Sementara itu, pernyataan Gillen (2006) bahwa mencari dukungan emosional (seeking emotional support) yaitu mencari dukungan moral, simpati, pengertian dengan mengungkapkan perasaannya kepada orang lain dengan mencari lawan bicara untuk mengatasi masalah, baik masalah kesepian, stres dan untuk mengatasi kesedihan.
Menurut peneliti gaya koping yang digunakan lansia pasca stroke berdasarkan hasil penelitian di area penelitian termasuk jenis koping adaptif dan bersifat konstruktif artinya dapat memberikan pengaruh positif bagi kesehatan psikologis lansia-lansia tersebut. Meskipun pada awal terkena serangan stroke muncul gaya koping maladaptif seperti marah, putus asa, merasa tidak berdaya, sulit untuk menerima perubahan pada diri
sendiri. Hal tersebut sesuai dengan Stuart (2013) dikatakan seseorang mengalami adaptasi adaptif bila orang tersebut mampu menyelesaikan masalah yang dihadapi dengan mampu berinteraksi dengan orang lain.
Dalam hal ini, seiring proses adaptasi para lansia pasca stroke lebih menggunakan gaya koping adaptif. Menurut peneliti perubahan gaya koping maladaptif ke adaptif dapat dipengaruhi lingkungan serta dukungan sosial yang diterima. Ibadah yang diadakan di area penelitian setiap 2 kali dalam seminggu serta kunjungan-kunjungan yang diterima dapat berpengaruh dalam perubahan gaya koping tersebut. Hasil sesuai dengan teori Lazarus, 1984 dalam Jaya (2015) yang menyatakan bahwa gaya koping individu dapat dipengaruhi oleh dukungan sosial yang diterima, dukungan ini meliputi dukungan pemenuhan kebutuhan emosional dan informasi pada diri individu yang diberikan keluarga, saudara, teman dan lingkungan sekitar tempat tinggal.

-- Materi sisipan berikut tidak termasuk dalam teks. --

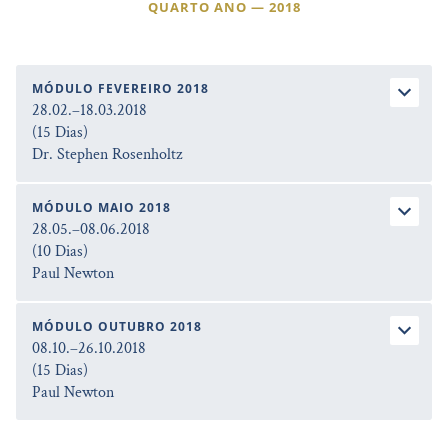
QUARTO ANO — 2018
MÓDULO FEVEREIRO 2018
28.02.–18.03.2018
(15 Dias)
Dr. Stephen Rosenholtz
MÓDULO MAIO 2018
28.05.–08.06.2018
(10 Dias)
Paul Newton
MÓDULO OUTUBRO 2018
08.10.–26.10.2018
(15 Dias)
Paul Newton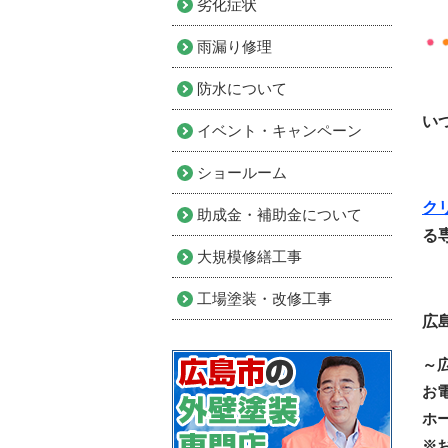
劣化症状
雨漏り修理
防水について
い
イベント・キャンペーン
ショールーム
ク
助成金・補助金について
る
大規模修繕工事
工場塗装・改修工事
広
～
お
ホ
※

Selain itu juga dukungan sosial merupakan faktor yang berperan dalam meningkatkan penerimaan diri pada penderita pasca stroke.
Hasil penelitian juga menunjukan bahwa peran orang tinggal dengan lansia di panti peran yang lebih banyak dalam proses penerimaan diri pada lansia pasca stroke karena dalam kesehariannya lansia di panti setiap harinya bersama penghuni panti. Proses penerimaan diri didukung juga dari kunjungan-kunjungan luar panti seperti pastor dan pendeta dalam pemenuhan kebutuhan spiritual mereka. Berdasarkan dari hasil pernyataan diatas bahwa dukungan orang yang ada disekitar mereka mempunyai peran yang lebih tinggi dalam proses penerimaan lansia pasca stroke.
Didukung oleh penelitian yang dilakukan Masyitnah (2012) yang menyatakan bahwa ada hubungan antara dukungan sosial dan penerimaan diri pada penderita pasca stroke. Artinya ada hubungan positif antara dukungan sosial dengan penerimaan diri, semakin tinggi dukungan sosial yang diberikan pada penderita pasca stroke, maka semakin tinggi pula penerimaan diri yang dimunculkan oleh penderita dan sebaliknya, semakin rendah dukungan sosial yang diberiksn maka semakin rendah pula penerimaan diri yang dimunculkan penderita pasca stroke.